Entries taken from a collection

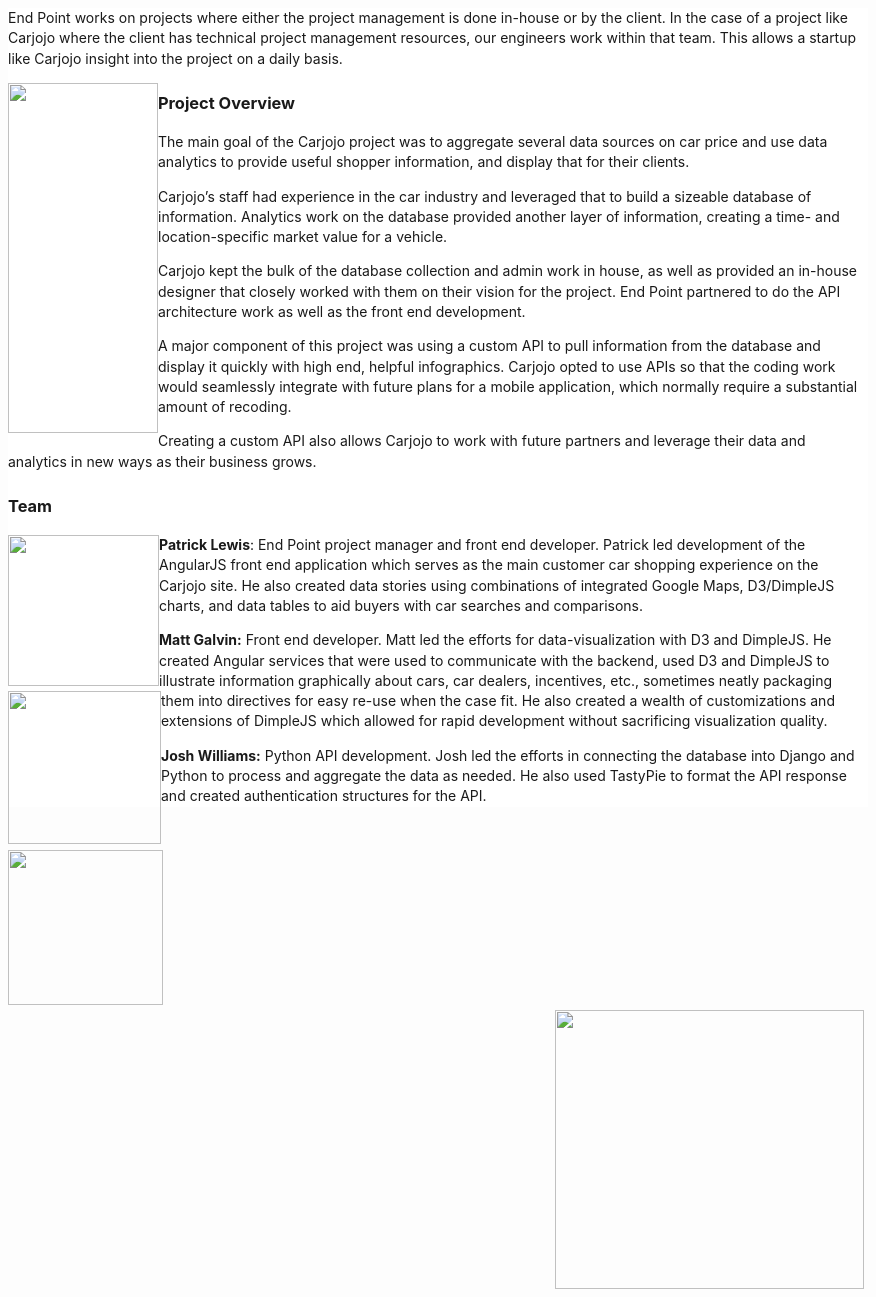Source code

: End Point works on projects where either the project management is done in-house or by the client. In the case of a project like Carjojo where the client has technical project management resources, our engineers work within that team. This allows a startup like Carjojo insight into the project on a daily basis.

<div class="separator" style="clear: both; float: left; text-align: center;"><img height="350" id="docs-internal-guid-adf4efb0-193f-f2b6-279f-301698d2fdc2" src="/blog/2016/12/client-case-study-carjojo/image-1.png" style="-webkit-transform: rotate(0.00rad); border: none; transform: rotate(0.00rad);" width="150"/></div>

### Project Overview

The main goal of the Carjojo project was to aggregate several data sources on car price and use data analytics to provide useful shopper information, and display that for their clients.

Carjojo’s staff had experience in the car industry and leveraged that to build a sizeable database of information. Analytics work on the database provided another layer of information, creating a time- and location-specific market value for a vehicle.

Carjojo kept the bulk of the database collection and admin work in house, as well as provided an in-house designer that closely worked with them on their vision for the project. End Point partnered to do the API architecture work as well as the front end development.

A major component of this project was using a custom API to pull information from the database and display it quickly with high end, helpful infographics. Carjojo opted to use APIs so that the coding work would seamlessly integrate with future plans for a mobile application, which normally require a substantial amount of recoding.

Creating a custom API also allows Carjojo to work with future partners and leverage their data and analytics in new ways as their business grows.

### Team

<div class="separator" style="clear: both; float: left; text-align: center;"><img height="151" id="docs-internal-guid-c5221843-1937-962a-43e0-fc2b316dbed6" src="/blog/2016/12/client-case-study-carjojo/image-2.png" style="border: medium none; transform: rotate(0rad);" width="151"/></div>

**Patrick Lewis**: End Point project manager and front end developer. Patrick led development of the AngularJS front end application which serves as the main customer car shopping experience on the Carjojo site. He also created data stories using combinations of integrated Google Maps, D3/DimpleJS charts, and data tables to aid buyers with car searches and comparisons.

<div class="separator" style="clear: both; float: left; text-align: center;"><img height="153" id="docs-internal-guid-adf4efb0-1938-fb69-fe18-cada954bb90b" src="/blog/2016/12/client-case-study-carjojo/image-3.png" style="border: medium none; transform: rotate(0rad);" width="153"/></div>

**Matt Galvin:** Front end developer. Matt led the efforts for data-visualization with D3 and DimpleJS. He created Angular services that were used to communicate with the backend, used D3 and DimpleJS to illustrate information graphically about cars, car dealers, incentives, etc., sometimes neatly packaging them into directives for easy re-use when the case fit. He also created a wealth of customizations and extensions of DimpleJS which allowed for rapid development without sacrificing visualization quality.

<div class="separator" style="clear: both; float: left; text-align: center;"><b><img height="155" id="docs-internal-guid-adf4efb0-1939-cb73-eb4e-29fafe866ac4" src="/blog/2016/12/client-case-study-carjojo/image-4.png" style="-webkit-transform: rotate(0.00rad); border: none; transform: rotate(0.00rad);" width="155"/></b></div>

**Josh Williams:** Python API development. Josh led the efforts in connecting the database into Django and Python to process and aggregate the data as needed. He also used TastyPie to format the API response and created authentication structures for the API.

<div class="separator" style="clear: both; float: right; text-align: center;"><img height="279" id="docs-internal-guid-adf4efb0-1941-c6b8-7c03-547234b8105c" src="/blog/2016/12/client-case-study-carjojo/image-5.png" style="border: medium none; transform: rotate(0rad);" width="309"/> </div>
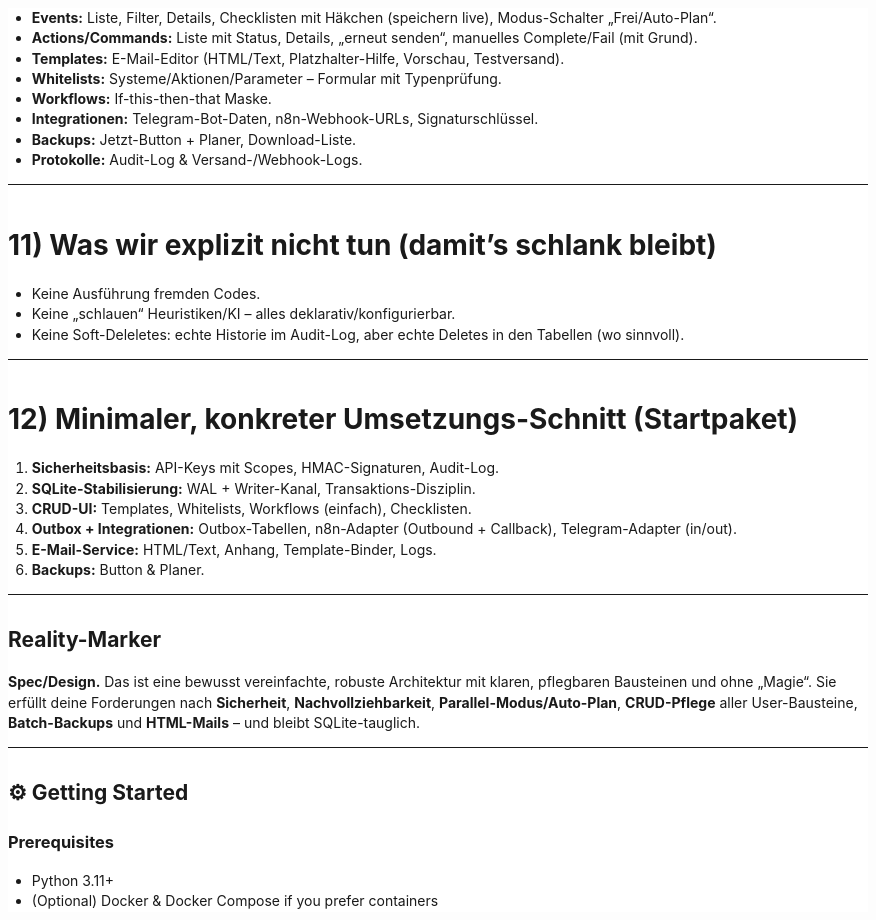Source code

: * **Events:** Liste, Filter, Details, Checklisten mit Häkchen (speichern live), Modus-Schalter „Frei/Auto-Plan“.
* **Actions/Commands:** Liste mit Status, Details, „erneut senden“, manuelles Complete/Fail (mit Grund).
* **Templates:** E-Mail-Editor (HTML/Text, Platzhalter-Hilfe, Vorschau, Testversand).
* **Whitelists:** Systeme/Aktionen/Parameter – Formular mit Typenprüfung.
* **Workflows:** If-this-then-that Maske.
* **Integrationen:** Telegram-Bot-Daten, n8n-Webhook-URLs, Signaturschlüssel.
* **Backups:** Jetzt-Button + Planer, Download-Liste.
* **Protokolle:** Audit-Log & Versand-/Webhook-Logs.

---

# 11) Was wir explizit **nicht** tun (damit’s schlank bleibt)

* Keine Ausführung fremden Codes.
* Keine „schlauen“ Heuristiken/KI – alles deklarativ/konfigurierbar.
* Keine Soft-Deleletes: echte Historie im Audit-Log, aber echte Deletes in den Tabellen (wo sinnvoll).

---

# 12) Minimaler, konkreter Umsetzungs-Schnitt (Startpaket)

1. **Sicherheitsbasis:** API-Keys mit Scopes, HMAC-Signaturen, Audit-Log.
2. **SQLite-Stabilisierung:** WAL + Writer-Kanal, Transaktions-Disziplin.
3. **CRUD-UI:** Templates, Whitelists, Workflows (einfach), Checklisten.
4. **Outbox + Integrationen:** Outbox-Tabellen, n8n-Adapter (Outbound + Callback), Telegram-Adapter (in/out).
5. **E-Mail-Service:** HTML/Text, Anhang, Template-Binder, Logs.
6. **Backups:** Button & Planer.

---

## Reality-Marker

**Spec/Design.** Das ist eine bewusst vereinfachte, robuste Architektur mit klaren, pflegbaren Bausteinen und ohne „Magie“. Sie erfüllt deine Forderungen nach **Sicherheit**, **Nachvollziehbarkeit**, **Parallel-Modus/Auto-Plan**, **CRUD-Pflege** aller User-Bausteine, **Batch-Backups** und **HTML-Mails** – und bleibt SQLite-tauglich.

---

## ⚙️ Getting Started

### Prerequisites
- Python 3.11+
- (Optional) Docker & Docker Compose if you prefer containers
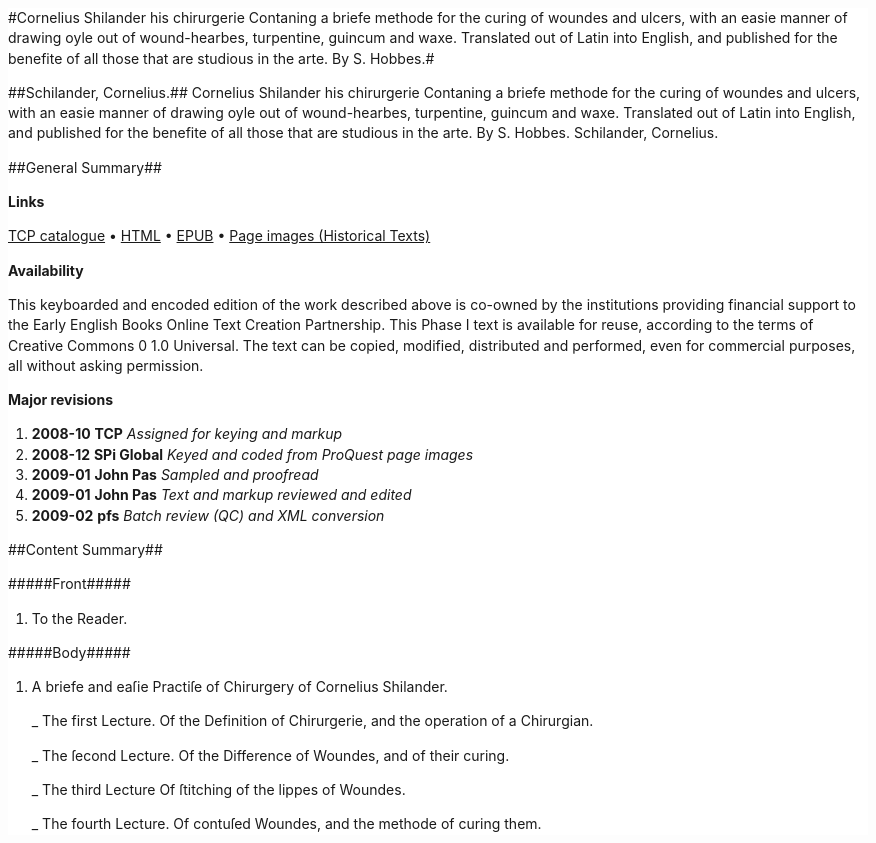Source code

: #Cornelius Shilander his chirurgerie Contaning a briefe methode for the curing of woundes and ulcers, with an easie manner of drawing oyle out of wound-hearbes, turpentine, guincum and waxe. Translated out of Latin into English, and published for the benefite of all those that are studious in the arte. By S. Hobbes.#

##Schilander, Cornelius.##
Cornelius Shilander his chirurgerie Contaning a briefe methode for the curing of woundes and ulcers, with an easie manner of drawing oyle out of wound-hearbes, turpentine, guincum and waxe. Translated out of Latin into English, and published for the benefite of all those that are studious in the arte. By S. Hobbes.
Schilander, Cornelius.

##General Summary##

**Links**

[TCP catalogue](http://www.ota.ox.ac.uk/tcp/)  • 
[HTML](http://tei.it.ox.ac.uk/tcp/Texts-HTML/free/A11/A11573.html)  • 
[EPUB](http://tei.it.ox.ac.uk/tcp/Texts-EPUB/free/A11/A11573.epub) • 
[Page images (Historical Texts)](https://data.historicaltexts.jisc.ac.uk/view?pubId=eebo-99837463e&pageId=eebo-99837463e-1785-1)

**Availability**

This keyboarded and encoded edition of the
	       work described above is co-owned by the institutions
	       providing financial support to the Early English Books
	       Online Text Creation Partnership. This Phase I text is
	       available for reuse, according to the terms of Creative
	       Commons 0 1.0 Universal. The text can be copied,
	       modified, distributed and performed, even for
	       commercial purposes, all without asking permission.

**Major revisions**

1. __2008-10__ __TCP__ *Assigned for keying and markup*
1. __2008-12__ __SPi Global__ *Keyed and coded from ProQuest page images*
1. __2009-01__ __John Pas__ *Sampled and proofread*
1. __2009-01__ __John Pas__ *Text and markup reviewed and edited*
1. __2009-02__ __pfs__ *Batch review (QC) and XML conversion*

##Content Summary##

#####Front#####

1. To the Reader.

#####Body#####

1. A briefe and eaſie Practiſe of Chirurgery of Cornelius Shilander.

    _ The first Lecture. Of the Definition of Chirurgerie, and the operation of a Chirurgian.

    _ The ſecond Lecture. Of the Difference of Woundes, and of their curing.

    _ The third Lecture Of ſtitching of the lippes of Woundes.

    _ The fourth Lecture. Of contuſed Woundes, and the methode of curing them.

• [REQUEST]: Write out every line above exactly as it is, leaving out the pictures.

• [YOUR SOLUTION]:
Source code

: End Point works on projects where either the project management is done in-house or by the client. In the case of a project like Carjojo where the client has technical project management resources, our engineers work within that team. This allows a startup like Carjojo insight into the project on a daily basis.

<div class="separator" style="clear: both; float: left; text-align: center;"><img height="350" id="docs-internal-guid-adf4efb0-193f-f2b6-279f-301698d2fdc2" src="/blog/2016/12/client-case-study-carjojo/image-1.png" style="-webkit-transform: rotate(0.00rad); border: none; transform: rotate(0.00rad);" width="150"/></div>

### Project Overview

The main goal of the Carjojo project was to aggregate several data sources on car price and use data analytics to provide useful shopper information, and display that for their clients.

Carjojo’s staff had experience in the car industry and leveraged that to build a sizeable database of information. Analytics work on the database provided another layer of information, creating a time- and location-specific market value for a vehicle.

Carjojo kept the bulk of the database collection and admin work in house, as well as provided an in-house designer that closely worked with them on their vision for the project. End Point partnered to do the API architecture work as well as the front end development.

A major component of this project was using a custom API to pull information from the database and display it quickly with high end, helpful infographics. Carjojo opted to use APIs so that the coding work would seamlessly integrate with future plans for a mobile application, which normally require a substantial amount of recoding.

Creating a custom API also allows Carjojo to work with future partners and leverage their data and analytics in new ways as their business grows.

### Team

<div class="separator" style="clear: both; float: left; text-align: center;"><img height="151" id="docs-internal-guid-c5221843-1937-962a-43e0-fc2b316dbed6" src="/blog/2016/12/client-case-study-carjojo/image-2.png" style="border: medium none; transform: rotate(0rad);" width="151"/></div>

**Patrick Lewis**: End Point project manager and front end developer. Patrick led development of the AngularJS front end application which serves as the main customer car shopping experience on the Carjojo site. He also created data stories using combinations of integrated Google Maps, D3/DimpleJS charts, and data tables to aid buyers with car searches and comparisons.

<div class="separator" style="clear: both; float: left; text-align: center;"><img height="153" id="docs-internal-guid-adf4efb0-1938-fb69-fe18-cada954bb90b" src="/blog/2016/12/client-case-study-carjojo/image-3.png" style="border: medium none; transform: rotate(0rad);" width="153"/></div>

**Matt Galvin:** Front end developer. Matt led the efforts for data-visualization with D3 and DimpleJS. He created Angular services that were used to communicate with the backend, used D3 and DimpleJS to illustrate information graphically about cars, car dealers, incentives, etc., sometimes neatly packaging them into directives for easy re-use when the case fit. He also created a wealth of customizations and extensions of DimpleJS which allowed for rapid development without sacrificing visualization quality.

<div class="separator" style="clear: both; float: left; text-align: center;"><b><img height="155" id="docs-internal-guid-adf4efb0-1939-cb73-eb4e-29fafe866ac4" src="/blog/2016/12/client-case-study-carjojo/image-4.png" style="-webkit-transform: rotate(0.00rad); border: none; transform: rotate(0.00rad);" width="155"/></b></div>

**Josh Williams:** Python API development. Josh led the efforts in connecting the database into Django and Python to process and aggregate the data as needed. He also used TastyPie to format the API response and created authentication structures for the API.

<div class="separator" style="clear: both; float: right; text-align: center;"><img height="279" id="docs-internal-guid-adf4efb0-1941-c6b8-7c03-547234b8105c" src="/blog/2016/12/client-case-study-carjojo/image-5.png" style="border: medium none; transform: rotate(0rad);" width="309"/> </div>
Source code

: * **Events:** Liste, Filter, Details, Checklisten mit Häkchen (speichern live), Modus-Schalter „Frei/Auto-Plan“.
* **Actions/Commands:** Liste mit Status, Details, „erneut senden“, manuelles Complete/Fail (mit Grund).
* **Templates:** E-Mail-Editor (HTML/Text, Platzhalter-Hilfe, Vorschau, Testversand).
* **Whitelists:** Systeme/Aktionen/Parameter – Formular mit Typenprüfung.
* **Workflows:** If-this-then-that Maske.
* **Integrationen:** Telegram-Bot-Daten, n8n-Webhook-URLs, Signaturschlüssel.
* **Backups:** Jetzt-Button + Planer, Download-Liste.
* **Protokolle:** Audit-Log & Versand-/Webhook-Logs.

---

# 11) Was wir explizit **nicht** tun (damit’s schlank bleibt)

* Keine Ausführung fremden Codes.
* Keine „schlauen“ Heuristiken/KI – alles deklarativ/konfigurierbar.
* Keine Soft-Deleletes: echte Historie im Audit-Log, aber echte Deletes in den Tabellen (wo sinnvoll).

---

# 12) Minimaler, konkreter Umsetzungs-Schnitt (Startpaket)

1. **Sicherheitsbasis:** API-Keys mit Scopes, HMAC-Signaturen, Audit-Log.
2. **SQLite-Stabilisierung:** WAL + Writer-Kanal, Transaktions-Disziplin.
3. **CRUD-UI:** Templates, Whitelists, Workflows (einfach), Checklisten.
4. **Outbox + Integrationen:** Outbox-Tabellen, n8n-Adapter (Outbound + Callback), Telegram-Adapter (in/out).
5. **E-Mail-Service:** HTML/Text, Anhang, Template-Binder, Logs.
6. **Backups:** Button & Planer.

---

## Reality-Marker

**Spec/Design.** Das ist eine bewusst vereinfachte, robuste Architektur mit klaren, pflegbaren Bausteinen und ohne „Magie“. Sie erfüllt deine Forderungen nach **Sicherheit**, **Nachvollziehbarkeit**, **Parallel-Modus/Auto-Plan**, **CRUD-Pflege** aller User-Bausteine, **Batch-Backups** und **HTML-Mails** – und bleibt SQLite-tauglich.

---

## ⚙️ Getting Started

### Prerequisites
- Python 3.11+
- (Optional) Docker & Docker Compose if you prefer containers
Source code

: #Cornelius Shilander his chirurgerie Contaning a briefe methode for the curing of woundes and ulcers, with an easie manner of drawing oyle out of wound-hearbes, turpentine, guincum and waxe. Translated out of Latin into English, and published for the benefite of all those that are studious in the arte. By S. Hobbes.#

##Schilander, Cornelius.##
Cornelius Shilander his chirurgerie Contaning a briefe methode for the curing of woundes and ulcers, with an easie manner of drawing oyle out of wound-hearbes, turpentine, guincum and waxe. Translated out of Latin into English, and published for the benefite of all those that are studious in the arte. By S. Hobbes.
Schilander, Cornelius.

##General Summary##

**Links**

[TCP catalogue](http://www.ota.ox.ac.uk/tcp/)  • 
[HTML](http://tei.it.ox.ac.uk/tcp/Texts-HTML/free/A11/A11573.html)  • 
[EPUB](http://tei.it.ox.ac.uk/tcp/Texts-EPUB/free/A11/A11573.epub) • 
[Page images (Historical Texts)](https://data.historicaltexts.jisc.ac.uk/view?pubId=eebo-99837463e&pageId=eebo-99837463e-1785-1)

**Availability**

This keyboarded and encoded edition of the
	       work described above is co-owned by the institutions
	       providing financial support to the Early English Books
	       Online Text Creation Partnership. This Phase I text is
	       available for reuse, according to the terms of Creative
	       Commons 0 1.0 Universal. The text can be copied,
	       modified, distributed and performed, even for
	       commercial purposes, all without asking permission.

**Major revisions**

1. __2008-10__ __TCP__ *Assigned for keying and markup*
1. __2008-12__ __SPi Global__ *Keyed and coded from ProQuest page images*
1. __2009-01__ __John Pas__ *Sampled and proofread*
1. __2009-01__ __John Pas__ *Text and markup reviewed and edited*
1. __2009-02__ __pfs__ *Batch review (QC) and XML conversion*

##Content Summary##

#####Front#####

1. To the Reader.

#####Body#####

1. A briefe and eaſie Practiſe of Chirurgery of Cornelius Shilander.

    _ The first Lecture. Of the Definition of Chirurgerie, and the operation of a Chirurgian.

    _ The ſecond Lecture. Of the Difference of Woundes, and of their curing.

    _ The third Lecture Of ſtitching of the lippes of Woundes.

    _ The fourth Lecture. Of contuſed Woundes, and the methode of curing them.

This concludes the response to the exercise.